Who hasn’t looked up the #1 movie or song on the day you were born? The knowledge is of little value, but it’s still fun.
If you’re an avid dog lover, you might find it compelling to learn what breed was the most popular the year you, or someone you love, were born.
Many breeds like Rottweilers, Bulldogs, Corgis, Boxers, Dobermans, Huskeys, and Golden Retrievers, bounce in and out of the top ten list of popularity, but only a few can claim the reign of the top dog.
Here are those top dogs:
The 1900s: Collie
Per Wikipedia’s list of oldest living people, there are over 20 people between the ages of 113 and 118. So going back this far is still relative to a few, plus it’s interesting.
The Collie’s exact origin is unknown, although the two kinds, rough-coated and smooth-coated, existed long ago in the undocumented history of Scotland’s and Northern England’s herding dogs
Both versions were strictly working dogs without written pedigrees until the last two centuries.
The Collie climbed steadily from seventh place in the 1880s to first place in the twenty-first century’s first decade. For seven decades of the twentieth century, the breed was among the top ten breeds.
The movie Lassie Come Home debuted in 1943, and Lassie the television series ran from 1954 to 1974 and is still in syndication today.
Numerous Collies portrayed the star character Lassie through the years. The popularity of the movie and television series kept Collies relevant, well-known, and favored.

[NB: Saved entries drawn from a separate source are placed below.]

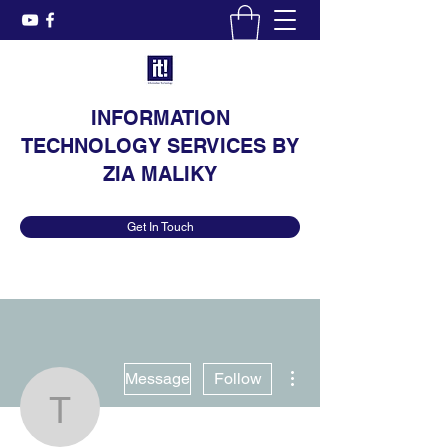
INFORMATION
TECHNOLOGY SERVICES BY
ZIA MALIKY
Get In Touch
More actions
Message
Follow
technowar.website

1910 – 1924: Boston Terrier
The Boston Terrier was the second most popular breed of the 1900s behind the Collie.
Boston Terriers reigned supreme as the most popular breed from 1910 to 1924 and were the first small companion breed to achieve this status.

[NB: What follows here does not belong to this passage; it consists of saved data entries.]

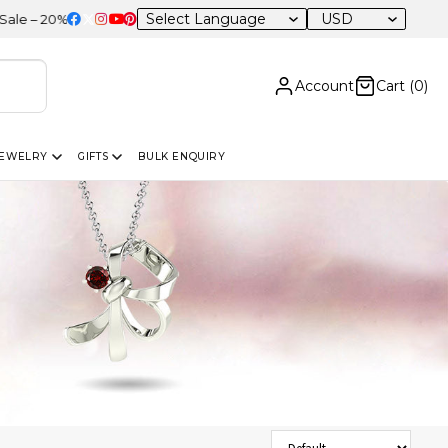
USD
 OFF Sitewide
Account
Cart (
0
)
JEWELRY
GIFTS
BULK ENQUIRY
Sort Products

The Boston Terrier would remain one of the top three breeds for the next five decades, peaking at number one again in 1929 with a solid six-year run.
1925 – 1928: German Shepherd
The popularity of Rin Tin Tin and Strongheart in films helped launch German Shepherds as the most popular dog breed for four years in a row.

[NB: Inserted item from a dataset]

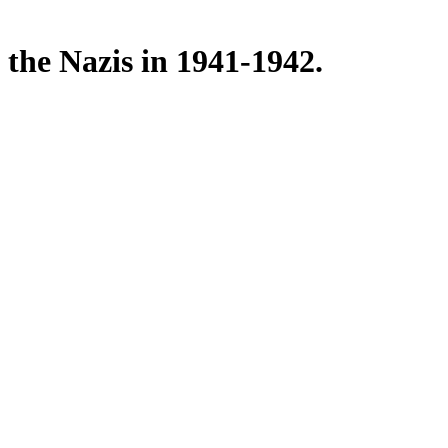
 the Nazis in 1941-1942.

German Shepherds are a companion breed described by many as the “total dog.” The Shepherd’s temperament and character are suited for police work, guide dogs, service dogs, or just about anything they are asked to do.
The German Shepherd has never reclaimed the top spot but has ranked in the top ten list for almost a century.
1929 – 1935: Boston Terrier
After a decade of excess in the Roaring Twenties, the stock market crash of 1929 and the subsequent Great Depression left many Americans unemployed and unable to feed their families, including their large breed dogs.
Many Americans were forced to relocate after the Dust Bowl decimated farmlands. Boston Terriers were more manageable to keep in reduced living spaces in cities because they were small and resilient.
1936 – 1952: Cocker Spaniel
For sixteen years, the Cocker Spaniel was America’s favorite breed.
The Cocker Spaniel’s popularity coincides with the second half of the Great Depression, World War II, and the creation of the baby boomers.
The Cocker spaniel won Best in Show at the Westminster Kennel Club Dog Show in 1940 and 1941 but was best known and loved as a family pet with a good reputation with kids.
1953 -1959: Beagle
The postwar economic boom was in overdrive during the Beagle’s rise as the most popular dog breed for seven years consecutively.
U.S. wages increased, and along with the baby boom, and the urban lifestyle of the 1930s and 1940s gave way to suburban living,
Beagles were active and adventurous, making them the ideal family dog for life in the ‘burbs.
1960 – 1982 Poodle
Poodle skirts were popular in the 1950s, and the Poodle dog owned the prestigious title of the most popular breed for the next two decades.
The Poodle remained a constant source of comfort for Americans through 22 years of massive changes in American life, including the Cold War, Civil Rights Movement, and Vietnam War.
Poodles are well known for their best-in-show blue ribbons, but they are also intelligent, energetic, and affectionate family dogs.
1983 – 1990: Cocker Spaniel
The Reagan administration overlapped with the Cocker Spaniel’s second reign as the top dog.
The 1980s conservative policies brought a prosperous decade and economy similar to the era after World War II, the last time the cocker spaniel was atop the pack.
The Cocker Spaniel’s return to popularity can also be attributed to the celebrity status of Disney’s 1955 classic film “Lady and the Tramp” and President Richard Nixon’s adored companion, Checkers.
But a new dog was about to take over and dominate.
1991 – Present (2022): Labrador Retriever
For 30-plus years, the Labrador Retriever has owned the spot as America’s most popular dog breed.
The Labrador Retriever’s popularity started gaining traction at the conclusion of the Cold War.
Labrador Retrievers are a versatile, intelligent, and easy to care for breed that has successfully competed for attention with the emergence of personal computers, smartphones, and social media.
The debate on the effects of technology and social media on human relationships continues. However, a Labrador’s happy-go-lucky friendly nature and the bonds it makes with its owners may explain why it has managed to capture people’s attention and adoration for so long.